THINGS TO DO:
**1.** Which people does the review name as writers or Reformers?
**2.** Rewrite the stretch of the review from "Ferguson writes about" through "in the individual.", using "means" wherever "instrument" appears.

PROVIDED PASSAGE:
Ferguson writes about the Reformed doctrine of sola fide (“faith alone”). The Reformation slogan “by faith alone” was used by Martin Luther and John Calvin to indicate that justification (God’s accounting of Christ’s righteousness to the sinner) comes by grace through faith. Faith is the instrument that unites the believer to Christ. The Reformers pointed to Romans 3:28 in this regard: “For we hold that one is justified by faith apart from works of the law.” Ferguson also explains that it is God’s graciousness that creates faith in the individual.
Ferguson also asks the interesting question “Why should faith be the appropriating instrument in justification?” This question might seem rather intuitive. After all, faith is that which unites the believer with Christ Himself. We are reminded, however, that faith is the appropriate instrument of justification because in its very nature it is non-contributory in relation to Christ’s righteousness. Ferguson states, “Faith has no constructive energy as it is complete reliance on Christ. It is Christ-directed, not self-directed, and Christ-reliant, not self-reliant. It involves the abandoning, not the congratulating, of self” (p. 83). For modern evangelicals, who seem to be more influenced by Wilsonian “self-determinism,” the doctrine of justification will make little sense. The Bible, on the other hand, is clear that Christ came to rescue those who cannot save themselves.
Mathison writes about the doctrine of sola Scriptura (“Scripture alone”). He explains several positions Christians have taken on the issue of the authority of Scripture and argues for the historic definition of sola Scriptura. Classical Protestants do not take an individualist approach to the Bible. The Reformers argued that although Scripture is the sole source of revelation and the final authority for doctrine and practice, it nevertheless ought to be interpreted in and by the church according to the rule of faith.
The value of After Darkness, Light rests in the way each essay demonstrates how a recovery of the foundational truths of the Reformation can benefit the church today. The slogans of the Reformation are not a collection of scholarly minutiae but signposts that point us to a stronger understanding of Biblical Christianity. The book is from P&R Publishing.

DATA PROVIDED:
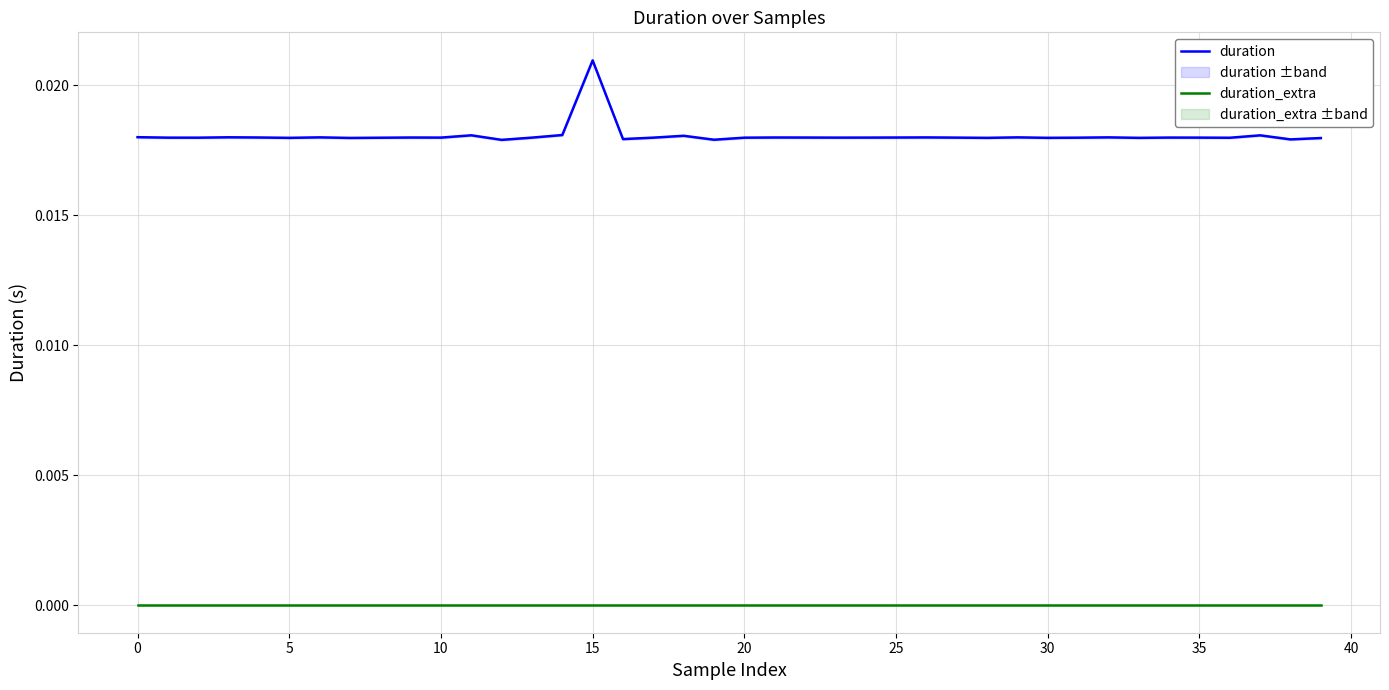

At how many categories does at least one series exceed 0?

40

ANSWER SECTION:
**1.** Ferguson, Martin Luther, John Calvin, Mathison

**2.**
Ferguson writes about the Reformed doctrine of sola fide (“faith alone”). The Reformation slogan “by faith alone” was used by Martin Luther and John Calvin to indicate that justification (God’s accounting of Christ’s righteousness to the sinner) comes by grace through faith. Faith is the means that unites the believer to Christ. The Reformers pointed to Romans 3:28 in this regard: “For we hold that one is justified by faith apart from works of the law.” Ferguson also explains that it is God’s graciousness that creates faith in the individual.